We’ll bet anyone walking along the mesa trail at Bolsa Chica or along the flood control channel could film a crime on any day of the week, and dozens on weekends. Lawless activity there is rampant. It ranges from dogs off leash to off-road dirt bikes and motorbikes, illegal drug use and even filming pornographic movies.

We’ve seen dogs off leash swimming in the Bolsa Chica on numerous occasions, chasing the ducks. Owners will argue that their dogs need the exercise. But when the ducks are chased, they’re burning up energy that they need for migration and nesting. That’s why dogs aren’t allowed at Bolsa Chica, even on leash. Stressed wildlife isn’t happy wildlife.

These days our local natural world is under considerable stress from the millions of people that live here.

We’ve seen entire families traipse off the trail at Bolsa Chica and across the pickleweed to get to the water, right through areas where Belding’s savannah sparrows are nesting. What law are they breaking? Oh, how about the one about not disturbing endangered species while they’re nesting? People walking off the trails are liable to step on eggs of ground-nesting birds, or they may disturb nesting birds and make them fly off the nest.

They are also trampling the vegetation. One person walking off the trail makes the next person wonder why that grass is trampled down, and they walk the same way to investigate. It’s a natural human tendency. Then another person walks the same path and soon there is a new trail that doesn’t belong there.

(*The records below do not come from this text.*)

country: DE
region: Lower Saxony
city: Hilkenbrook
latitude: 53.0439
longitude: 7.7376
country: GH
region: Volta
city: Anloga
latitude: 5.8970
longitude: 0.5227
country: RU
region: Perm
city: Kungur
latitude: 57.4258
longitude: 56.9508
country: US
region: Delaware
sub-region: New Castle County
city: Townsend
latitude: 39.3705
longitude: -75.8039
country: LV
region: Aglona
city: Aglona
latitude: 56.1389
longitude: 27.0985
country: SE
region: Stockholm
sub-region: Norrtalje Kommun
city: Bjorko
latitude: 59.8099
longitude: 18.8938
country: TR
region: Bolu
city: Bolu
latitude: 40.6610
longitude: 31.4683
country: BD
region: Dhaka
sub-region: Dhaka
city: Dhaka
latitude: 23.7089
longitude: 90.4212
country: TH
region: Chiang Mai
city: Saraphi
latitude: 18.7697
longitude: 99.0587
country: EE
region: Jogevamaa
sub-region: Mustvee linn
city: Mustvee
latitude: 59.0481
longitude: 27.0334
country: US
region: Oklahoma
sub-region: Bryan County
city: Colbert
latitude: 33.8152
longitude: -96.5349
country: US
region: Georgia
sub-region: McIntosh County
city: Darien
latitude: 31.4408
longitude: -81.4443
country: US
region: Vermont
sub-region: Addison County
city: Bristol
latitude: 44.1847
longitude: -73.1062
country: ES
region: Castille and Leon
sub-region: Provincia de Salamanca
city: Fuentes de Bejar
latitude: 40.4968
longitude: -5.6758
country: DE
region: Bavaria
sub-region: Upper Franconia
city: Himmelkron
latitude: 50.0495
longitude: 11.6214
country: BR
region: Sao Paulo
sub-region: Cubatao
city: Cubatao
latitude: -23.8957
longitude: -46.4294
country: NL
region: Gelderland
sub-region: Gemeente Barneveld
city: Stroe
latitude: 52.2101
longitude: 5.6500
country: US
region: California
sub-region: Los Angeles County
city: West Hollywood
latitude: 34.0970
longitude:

But back to the egrets. They got a 30-day reprieve. When they finish nesting this season, the tree trimmers will be back. Many people don’t like birds that size nesting in their back yards and cut down the nesting trees that support the egret or heron colony. If everyone does that, they will have no place to nest.

The same goes for cliff swallows and barn swallows. Some people don’t want them nesting under their eaves and will wash down the mud nests. Again, disturbing these nesting birds or their eggs or their nests during breeding season is illegal. Some swallows lay their eggs in the nest before they finish constructing it, so just saying that the nest wasn’t finished yet isn’t an adequate justification for hosing them off a building.

It saddens us to see wildlife under such siege from humans. We wonder when it will stop. And we know it won’t stop. We continue to multiply and expand our population, covering the earth from pole to pole. More and more arable land is forced into producing food for humans, or covered to provide housing, shopping, manufacturing or transportation services for humans.

We’ve reached a population size of more than 6 billion and are still growing like there is no tomorrow. We burn fossil fuels at an ever increasing rate, going through the planet’s resources like they were all renewable. They’re not. For some things, there will come an end.

That reminds us. Be sure to go see “An Inconvenient Truth,” otherwise known as the Al Gore movie. It’s a sobering and inspiring hour and a half. The scene that shows Gore riding up in a lift to get to the top of the graph that shows the rise in carbon dioxide in the atmosphere is shocking. The graphic of the polar bear swimming across miles of ocean, looking in vain for an ice floe to climb onto, will bring tears to your eyes. Polar bears are now swimming up to 60 miles in search of ice floes. They can’t swim indefinitely. If they don’t find a sturdy ice floe in time, they drown. And that’s exactly what is happening in the Arctic. The days of polar bears in the wild are numbered and that number is small.

We hope that the same won’t be true of egrets in Huntington Beach. Can’t we all just get along?